Julio Fuller

Personal information
- Full name: Julio Alfonso Fuller McKenzie
- Date of birth: 6 July 1956
- Place of birth: Limón, Costa Rica
- Date of death: 21 February 2019 (aged 62)
- Position(s): Defender

Youth career
- Estrella Roja

Senior career*
- Years: Team / Apps / (Gls)
- 1974–1979: Limonense
- 1980–1982: Cartaginés
- 1983–1995: Limonense
- Total:  / 684 / (25)

International career
- 1980: Costa Rica / 3 / (0)

= Julio Fuller =

Costa Rican footballer (1956–2019)

Julio Alfonso Fuller McKenzie (6 July 1956 – 21 February 2019) was a Costa Rican football defender who played 20 seasons in the Costa Rican Primera División.

==Club career==
Born in Limón, Fuller began playing football in the youth team of local club Estrella Roja. In 1974, he joined Limonense, immediately helping the club reach the Primera División. Fuller played as a central defender for Limón from 1975 to 1979, and after a spell with Cartaginés, again from 1983 to 1995. He made his Primera debut against Herediano on 11 May 1975, and played his last Primera match against Alajuelense on 9 April 1995.

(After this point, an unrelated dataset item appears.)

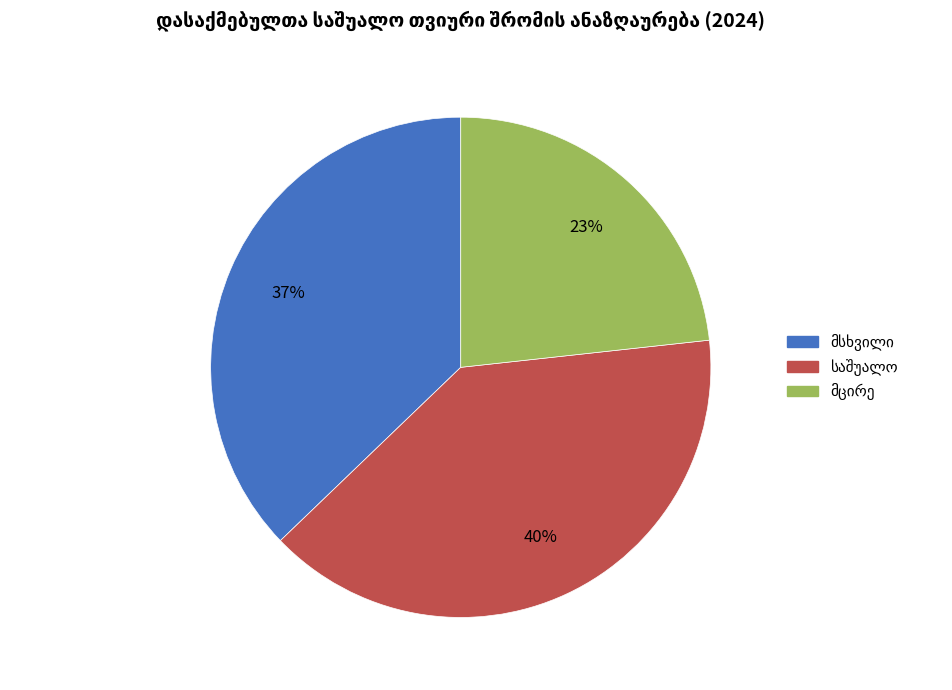

Is there any slice that represents more than half of the pie?

No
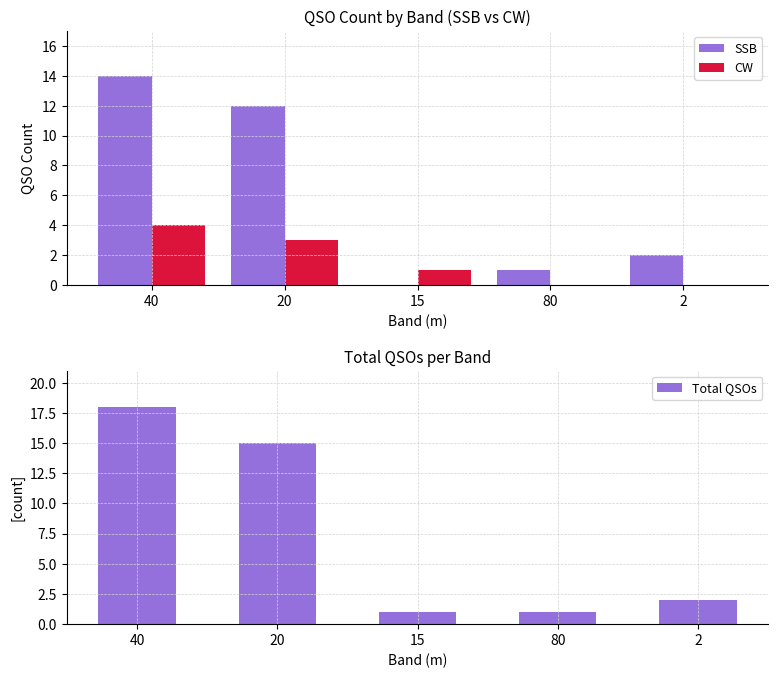

At which category is the sum across all series the highest?

40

Fuller held the record as the most-capped player in the Primera División with 684 appearances until Marvin Obando surpassed his record in 2000.

==International career==
Fuller made three appearances for the Costa Rica national football team during the 1982 FIFA World Cup qualifiers.

==Personal life==
Fuller was a widower and had 4 children.